Ce succès se traduit par des chiffres record : plus de 2 milliards de téléspectateurs à travers le monde, et plus de 1,2 million de spectateurs présents dans les six stades du pays, soit une augmentation de 25 % par rapport à la CAN 2021. Cette ferveur populaire s’est aussi traduite dans les recettes de billetterie, qui ont connu une explosion de 800 %. Le nombre de sponsors a augmenté de 70 %, passant de 68 à 110, et les revenus commerciaux ont connu une hausse de 26 %. Les droits TV ont également progressé de 33 %, avec 110 partenaires TV et la couverture de 171 territoires, dont de nouveaux marchés comme le Brésil, l’Inde, l’Italie et la Russie. Cet engouement s’est également traduit dans le monde numérique. L’événement a généré un nombre record de 2,2 milliards de vidéos vues et 2,1 milliards d’impressions sur les plateformes numériques, avec un pic de 3,6 milliards de vues sur TikTok.

La Côte d’Ivoire a franchi un cap majeur en janvier 2024, avec 11,23 millions d’internautes sur une population de 29,24 millions. Ce taux de pénétration Internet (38,4 %) met en lumière le développement rapide des infrastructures numériques dans le pays. Les réseaux sociaux, en particulier, y connaissent une expansion fulgurante avec 7 millions d’utilisateurs (+50,5 % par rapport à l’année précédente) et un taux de pénétration de 23,9 %. La presse a également joué un grand rôle dans la réussite de l’événement avec plus de 5 000 demandes d’accréditations enregistrées : un record.

« L’organisation de la CAN a été un ballon d’essai grandeur nature de la vocation touristique et ludique du pays, ce dont la destination ivoirienne peut désormais être estampillée »


Quels sont les axes majeurs prévus pour le développement du tourisme ivoirien dans les années à venir ?

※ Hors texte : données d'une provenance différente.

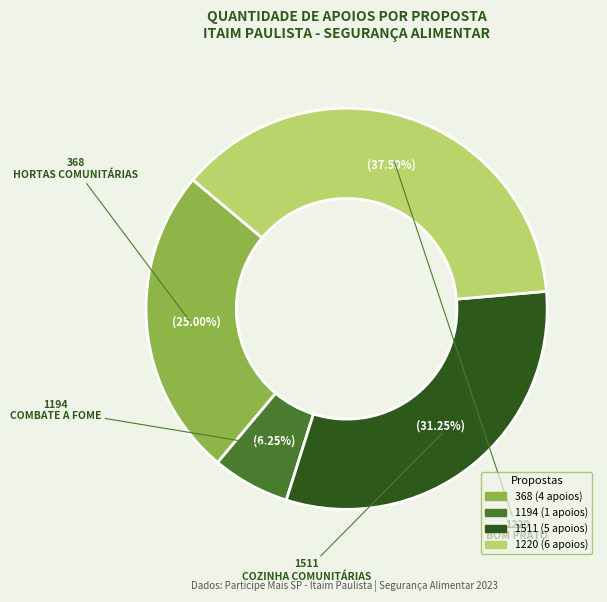

Combined, do 368 and 1511 account for over 50%?

Yes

S. F. : Aujourd’hui, les touristes sont en quête d’authenticité. Or ce qui fait la singularité de la Côte d’Ivoire, c’est avant tout sa culture. C’est donc l’un de nos axes majeurs, sur lequel nous souhaitons travailler davantage, pour valoriser cette diversité culturelle, ce brassage ethnique et ce folklore qu’il faut préserver et enseigner à l’Institut national supérieur des arts et de l’action culturelle (INSAAC), afin d’en faire un produit d’appel. Le second axe est l’éco-tourisme : la richesse de notre faune et de notre flore doit être préservée, en combattant les feux de brousse et en renforçant les acquis des populations riveraines en termes d’autosuffisance, pour éviter de prendre possession de ces richesses naturelles. La poursuite de « Sublime Côte d’Ivoire » portera également sur l’exploration et la valorisation de nos plans d’eaux. Du point de vue du tourisme balnéaire, nous souhaitons implanter un modèle de développement touristique dans chaque ville bordant le littoral. À l’échelle mondiale, on observe que les voyageurs sont de plus en plus vertueux vis-à-vis de la nature. La Côte d’Ivoire souhaite participer à ce mouvement vers un tourisme durable et éco-responsable. Des études sont déjà en cours, qui nous permettront d’entrer de plain-pied dans un tourisme plus vert et respectueux de l’environnement. In fine, nous ferons en sorte que le territoire bénéficie d’infrastructure de divers ordres, mais surtout que les populations locales deviennent les premiers acteurs de notre écosystème, présentant aux touristes l’hospitalité légendaire des Ivoiriens.

« Nous souhaitons implanter un modèle de développement touristique dans chaque ville bordant le littoral »


* Quelque 500 milliards de francs CFA (environ 760 millions d’euros) ont été investis dans les infrastructures sportives (stades, villages CAN, routes…).